The manner in which bytes are fanned out in 100BASE-T4 is to send an entire 6T byte down a single pair, then send the next 6T byte down the next pair, the following 6T byte down the third pair, and the next 6T byte down the original pair, which by now has finished transmitting the first 6T byte. The traditional Ethernet preamble has been modified to allow the receiving station not only to sync up to the transmit clock on each pair, but also to notify the receiving station of the pair transmit order, so each frame can be re-assembled in the proper order at the receive end. It’s easy to sequence packets by adding fields to the protocols, but difficult to sequence individual bytes in a single packet. Similar to an Ethernet preamble or a 100BASE-X idle signal, the first several T4 codes are designed to allow the receive end to sync to the transmit clock in the easiest possible manner, alternating between extreme signals, +1, -1, +1, etc. As an added sanity-check, five end-of-symbol codes are used to inform the receiving station when to calculate the CRC.
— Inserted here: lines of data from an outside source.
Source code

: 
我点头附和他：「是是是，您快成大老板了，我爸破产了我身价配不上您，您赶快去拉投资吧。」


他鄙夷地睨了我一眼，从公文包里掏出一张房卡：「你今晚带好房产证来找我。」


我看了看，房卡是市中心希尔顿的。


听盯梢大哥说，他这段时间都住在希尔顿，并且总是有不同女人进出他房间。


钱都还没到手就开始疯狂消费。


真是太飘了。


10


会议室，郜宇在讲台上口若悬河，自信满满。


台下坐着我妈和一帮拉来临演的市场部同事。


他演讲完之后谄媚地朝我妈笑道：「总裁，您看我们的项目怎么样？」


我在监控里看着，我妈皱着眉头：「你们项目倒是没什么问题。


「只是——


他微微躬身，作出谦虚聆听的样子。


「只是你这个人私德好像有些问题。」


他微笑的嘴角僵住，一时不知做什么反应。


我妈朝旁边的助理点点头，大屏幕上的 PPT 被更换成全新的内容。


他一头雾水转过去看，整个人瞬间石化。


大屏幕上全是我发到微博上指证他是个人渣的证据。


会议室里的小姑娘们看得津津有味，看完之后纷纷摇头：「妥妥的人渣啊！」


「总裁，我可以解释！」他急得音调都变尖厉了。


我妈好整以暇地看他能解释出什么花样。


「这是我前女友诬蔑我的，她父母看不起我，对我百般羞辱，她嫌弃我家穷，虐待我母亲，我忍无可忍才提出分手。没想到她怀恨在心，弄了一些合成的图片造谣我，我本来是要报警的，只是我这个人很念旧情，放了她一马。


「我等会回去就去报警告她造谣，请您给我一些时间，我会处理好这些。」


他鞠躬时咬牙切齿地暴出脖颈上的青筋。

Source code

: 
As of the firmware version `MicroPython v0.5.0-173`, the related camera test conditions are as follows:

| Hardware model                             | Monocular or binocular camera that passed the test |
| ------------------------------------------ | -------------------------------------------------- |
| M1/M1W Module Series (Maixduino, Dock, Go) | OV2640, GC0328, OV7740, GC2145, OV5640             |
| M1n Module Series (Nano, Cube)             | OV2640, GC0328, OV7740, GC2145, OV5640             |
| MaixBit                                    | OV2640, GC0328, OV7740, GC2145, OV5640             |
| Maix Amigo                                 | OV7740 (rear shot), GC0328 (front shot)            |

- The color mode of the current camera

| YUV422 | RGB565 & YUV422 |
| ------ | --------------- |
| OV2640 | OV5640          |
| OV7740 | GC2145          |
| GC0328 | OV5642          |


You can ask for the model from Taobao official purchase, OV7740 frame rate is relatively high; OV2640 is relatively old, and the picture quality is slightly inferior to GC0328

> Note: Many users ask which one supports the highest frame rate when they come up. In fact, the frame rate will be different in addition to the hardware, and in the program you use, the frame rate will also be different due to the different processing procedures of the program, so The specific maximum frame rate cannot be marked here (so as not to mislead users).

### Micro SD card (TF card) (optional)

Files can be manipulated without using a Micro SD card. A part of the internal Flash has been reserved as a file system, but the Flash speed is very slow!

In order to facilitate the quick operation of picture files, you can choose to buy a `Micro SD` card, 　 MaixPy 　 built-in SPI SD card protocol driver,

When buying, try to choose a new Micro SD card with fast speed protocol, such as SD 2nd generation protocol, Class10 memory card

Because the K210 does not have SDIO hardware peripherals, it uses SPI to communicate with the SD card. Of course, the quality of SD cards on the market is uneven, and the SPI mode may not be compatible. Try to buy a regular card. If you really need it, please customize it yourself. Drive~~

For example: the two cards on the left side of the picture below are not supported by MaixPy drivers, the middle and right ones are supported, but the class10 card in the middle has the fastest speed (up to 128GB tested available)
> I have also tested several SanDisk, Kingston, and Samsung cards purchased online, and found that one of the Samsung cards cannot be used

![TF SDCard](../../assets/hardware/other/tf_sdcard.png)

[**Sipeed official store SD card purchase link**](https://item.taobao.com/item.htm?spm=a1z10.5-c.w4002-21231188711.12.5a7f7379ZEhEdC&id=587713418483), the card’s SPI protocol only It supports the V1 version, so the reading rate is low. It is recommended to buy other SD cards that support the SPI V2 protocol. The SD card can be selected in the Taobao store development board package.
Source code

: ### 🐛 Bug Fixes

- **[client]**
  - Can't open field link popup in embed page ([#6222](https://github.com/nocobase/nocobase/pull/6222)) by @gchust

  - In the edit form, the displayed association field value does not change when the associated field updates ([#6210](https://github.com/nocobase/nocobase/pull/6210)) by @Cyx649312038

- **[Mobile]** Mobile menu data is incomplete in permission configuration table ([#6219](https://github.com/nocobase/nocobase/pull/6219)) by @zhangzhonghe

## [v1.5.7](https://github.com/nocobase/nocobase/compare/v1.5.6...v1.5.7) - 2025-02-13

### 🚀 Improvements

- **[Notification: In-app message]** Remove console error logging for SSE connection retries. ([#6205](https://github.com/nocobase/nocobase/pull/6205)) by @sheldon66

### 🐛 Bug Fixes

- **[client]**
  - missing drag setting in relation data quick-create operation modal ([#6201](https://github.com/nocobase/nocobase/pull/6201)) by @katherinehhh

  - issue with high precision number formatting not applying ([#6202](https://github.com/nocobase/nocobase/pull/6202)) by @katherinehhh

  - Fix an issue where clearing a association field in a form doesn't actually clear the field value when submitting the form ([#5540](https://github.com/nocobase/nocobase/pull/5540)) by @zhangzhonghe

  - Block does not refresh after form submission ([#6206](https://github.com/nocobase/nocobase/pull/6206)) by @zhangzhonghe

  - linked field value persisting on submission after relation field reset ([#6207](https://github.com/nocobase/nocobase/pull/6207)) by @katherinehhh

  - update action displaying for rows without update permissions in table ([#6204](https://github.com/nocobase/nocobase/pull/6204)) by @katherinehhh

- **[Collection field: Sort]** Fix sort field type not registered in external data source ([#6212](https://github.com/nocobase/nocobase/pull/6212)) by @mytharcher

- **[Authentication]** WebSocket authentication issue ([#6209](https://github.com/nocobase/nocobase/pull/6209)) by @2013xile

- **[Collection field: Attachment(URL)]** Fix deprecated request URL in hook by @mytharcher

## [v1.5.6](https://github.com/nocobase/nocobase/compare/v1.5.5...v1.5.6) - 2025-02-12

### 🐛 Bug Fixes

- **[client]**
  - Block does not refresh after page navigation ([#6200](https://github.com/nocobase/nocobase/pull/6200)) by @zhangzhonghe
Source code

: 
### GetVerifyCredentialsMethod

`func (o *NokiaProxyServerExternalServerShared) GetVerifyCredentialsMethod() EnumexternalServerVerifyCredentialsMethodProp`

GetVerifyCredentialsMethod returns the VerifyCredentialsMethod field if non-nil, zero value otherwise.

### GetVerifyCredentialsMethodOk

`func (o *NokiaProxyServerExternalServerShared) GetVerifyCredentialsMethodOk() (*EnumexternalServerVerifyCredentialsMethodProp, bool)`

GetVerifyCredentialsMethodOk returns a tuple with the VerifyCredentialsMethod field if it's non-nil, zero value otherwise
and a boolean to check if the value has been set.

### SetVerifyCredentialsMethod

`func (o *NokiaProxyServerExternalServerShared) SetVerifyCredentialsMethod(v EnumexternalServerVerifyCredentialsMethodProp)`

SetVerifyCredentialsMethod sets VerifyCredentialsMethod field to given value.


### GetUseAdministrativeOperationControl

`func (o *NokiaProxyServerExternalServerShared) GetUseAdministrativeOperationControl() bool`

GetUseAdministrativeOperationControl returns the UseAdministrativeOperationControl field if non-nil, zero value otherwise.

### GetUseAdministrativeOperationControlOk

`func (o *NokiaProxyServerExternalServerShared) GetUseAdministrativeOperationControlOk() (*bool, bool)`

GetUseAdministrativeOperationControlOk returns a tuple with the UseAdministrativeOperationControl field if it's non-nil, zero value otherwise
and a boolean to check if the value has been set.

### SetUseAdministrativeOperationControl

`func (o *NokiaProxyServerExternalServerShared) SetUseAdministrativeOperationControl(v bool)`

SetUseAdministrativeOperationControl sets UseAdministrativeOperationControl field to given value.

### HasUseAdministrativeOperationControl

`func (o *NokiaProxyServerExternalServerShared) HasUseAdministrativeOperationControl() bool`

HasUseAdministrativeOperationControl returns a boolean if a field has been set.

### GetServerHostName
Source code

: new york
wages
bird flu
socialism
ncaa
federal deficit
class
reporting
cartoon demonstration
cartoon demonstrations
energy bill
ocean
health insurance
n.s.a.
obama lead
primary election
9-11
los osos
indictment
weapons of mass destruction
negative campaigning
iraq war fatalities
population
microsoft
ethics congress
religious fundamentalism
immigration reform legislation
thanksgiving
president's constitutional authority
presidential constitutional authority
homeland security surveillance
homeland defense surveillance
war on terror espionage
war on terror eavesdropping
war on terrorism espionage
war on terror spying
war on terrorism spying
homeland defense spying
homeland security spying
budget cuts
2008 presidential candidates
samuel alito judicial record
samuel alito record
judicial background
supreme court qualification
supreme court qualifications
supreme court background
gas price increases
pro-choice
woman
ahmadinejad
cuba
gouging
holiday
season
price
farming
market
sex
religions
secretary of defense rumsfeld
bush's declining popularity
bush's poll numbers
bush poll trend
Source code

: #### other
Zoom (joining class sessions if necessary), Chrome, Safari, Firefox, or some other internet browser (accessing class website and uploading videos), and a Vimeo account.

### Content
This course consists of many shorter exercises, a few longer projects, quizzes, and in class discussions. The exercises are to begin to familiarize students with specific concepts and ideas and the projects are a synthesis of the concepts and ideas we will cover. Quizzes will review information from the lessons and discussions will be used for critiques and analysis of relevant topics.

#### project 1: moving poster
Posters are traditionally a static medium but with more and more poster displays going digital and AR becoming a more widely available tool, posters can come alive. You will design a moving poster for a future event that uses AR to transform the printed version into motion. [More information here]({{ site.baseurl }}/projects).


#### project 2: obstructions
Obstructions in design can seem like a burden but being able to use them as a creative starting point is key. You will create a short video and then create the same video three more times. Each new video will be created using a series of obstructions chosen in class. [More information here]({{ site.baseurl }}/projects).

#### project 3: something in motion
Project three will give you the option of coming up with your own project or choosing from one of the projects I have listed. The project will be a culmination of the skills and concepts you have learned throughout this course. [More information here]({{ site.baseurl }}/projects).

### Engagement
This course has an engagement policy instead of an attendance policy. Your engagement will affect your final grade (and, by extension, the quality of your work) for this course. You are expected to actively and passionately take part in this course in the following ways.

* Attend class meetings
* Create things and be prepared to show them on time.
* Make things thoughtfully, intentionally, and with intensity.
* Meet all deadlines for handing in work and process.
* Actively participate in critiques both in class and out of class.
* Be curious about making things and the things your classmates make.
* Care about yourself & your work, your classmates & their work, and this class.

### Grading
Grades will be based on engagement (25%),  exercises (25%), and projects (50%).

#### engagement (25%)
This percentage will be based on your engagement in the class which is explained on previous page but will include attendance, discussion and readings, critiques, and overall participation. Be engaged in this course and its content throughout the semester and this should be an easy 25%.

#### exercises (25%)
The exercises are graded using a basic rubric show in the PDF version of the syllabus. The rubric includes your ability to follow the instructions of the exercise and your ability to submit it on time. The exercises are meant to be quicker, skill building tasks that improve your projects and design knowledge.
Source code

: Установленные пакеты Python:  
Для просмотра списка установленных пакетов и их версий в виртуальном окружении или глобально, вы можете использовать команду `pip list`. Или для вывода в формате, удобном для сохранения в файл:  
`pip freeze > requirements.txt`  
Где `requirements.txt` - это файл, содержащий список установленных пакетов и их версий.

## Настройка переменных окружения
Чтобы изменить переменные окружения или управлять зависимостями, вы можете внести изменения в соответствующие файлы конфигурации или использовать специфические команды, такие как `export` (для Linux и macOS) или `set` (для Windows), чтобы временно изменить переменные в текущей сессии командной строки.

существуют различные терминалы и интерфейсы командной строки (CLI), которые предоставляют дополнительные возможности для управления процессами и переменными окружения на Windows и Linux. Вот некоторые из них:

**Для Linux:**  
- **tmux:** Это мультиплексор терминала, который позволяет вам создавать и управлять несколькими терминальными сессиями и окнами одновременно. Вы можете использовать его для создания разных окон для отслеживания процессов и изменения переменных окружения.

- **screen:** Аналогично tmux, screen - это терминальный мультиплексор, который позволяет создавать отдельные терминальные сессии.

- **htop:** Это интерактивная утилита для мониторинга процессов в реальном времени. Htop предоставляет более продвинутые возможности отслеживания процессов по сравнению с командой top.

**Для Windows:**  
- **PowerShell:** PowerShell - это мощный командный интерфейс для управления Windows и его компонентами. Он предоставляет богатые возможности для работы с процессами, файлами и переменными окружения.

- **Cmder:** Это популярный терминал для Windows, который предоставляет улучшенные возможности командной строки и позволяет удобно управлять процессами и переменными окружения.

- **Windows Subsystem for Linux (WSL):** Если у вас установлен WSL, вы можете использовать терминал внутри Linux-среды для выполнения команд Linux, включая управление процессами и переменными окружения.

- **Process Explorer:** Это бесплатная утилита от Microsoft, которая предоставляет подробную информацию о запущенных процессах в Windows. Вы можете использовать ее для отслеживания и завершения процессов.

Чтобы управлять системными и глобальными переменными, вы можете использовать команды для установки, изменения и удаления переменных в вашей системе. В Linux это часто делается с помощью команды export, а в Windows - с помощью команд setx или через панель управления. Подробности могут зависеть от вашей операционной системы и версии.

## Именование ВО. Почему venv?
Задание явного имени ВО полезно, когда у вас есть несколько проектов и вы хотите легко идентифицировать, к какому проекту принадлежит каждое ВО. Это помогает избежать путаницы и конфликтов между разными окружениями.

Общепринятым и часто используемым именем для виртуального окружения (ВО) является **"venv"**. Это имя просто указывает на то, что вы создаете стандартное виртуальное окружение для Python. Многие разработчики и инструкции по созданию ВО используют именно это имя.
Architectural Layers in the 802.3 Fast Ethernet (100 MB/sec) Model
Here, we see a logical drawing of the Fast Ethernet Data Link Layer sublayers. Data is passed down from the upper layers (such as TCP/IP or Novell Netware) to the LLC sublayer. From there it is passed to the MAC sublayer and then, depending on whether this is a 100BASE-T4 or 100BASE-TX environment, either down the right or left-hand path to the wire. We will intentionally avoid a detailed discussion of exactly what goes on at each of these layers here. Some of the layers’ functions, such as 8B6T encoding, Fan-out, and NRZI signaling are labeled, and will be discussed in this essay.
In 10Mbps Ethernet, the data is handed directly from the MAC layer to the PMA (Physical Medium Attachment) sublayer and onto the wire. The Reconciliation, PCS, and PMD sublayers do not exist in 10Mbps Ethernet.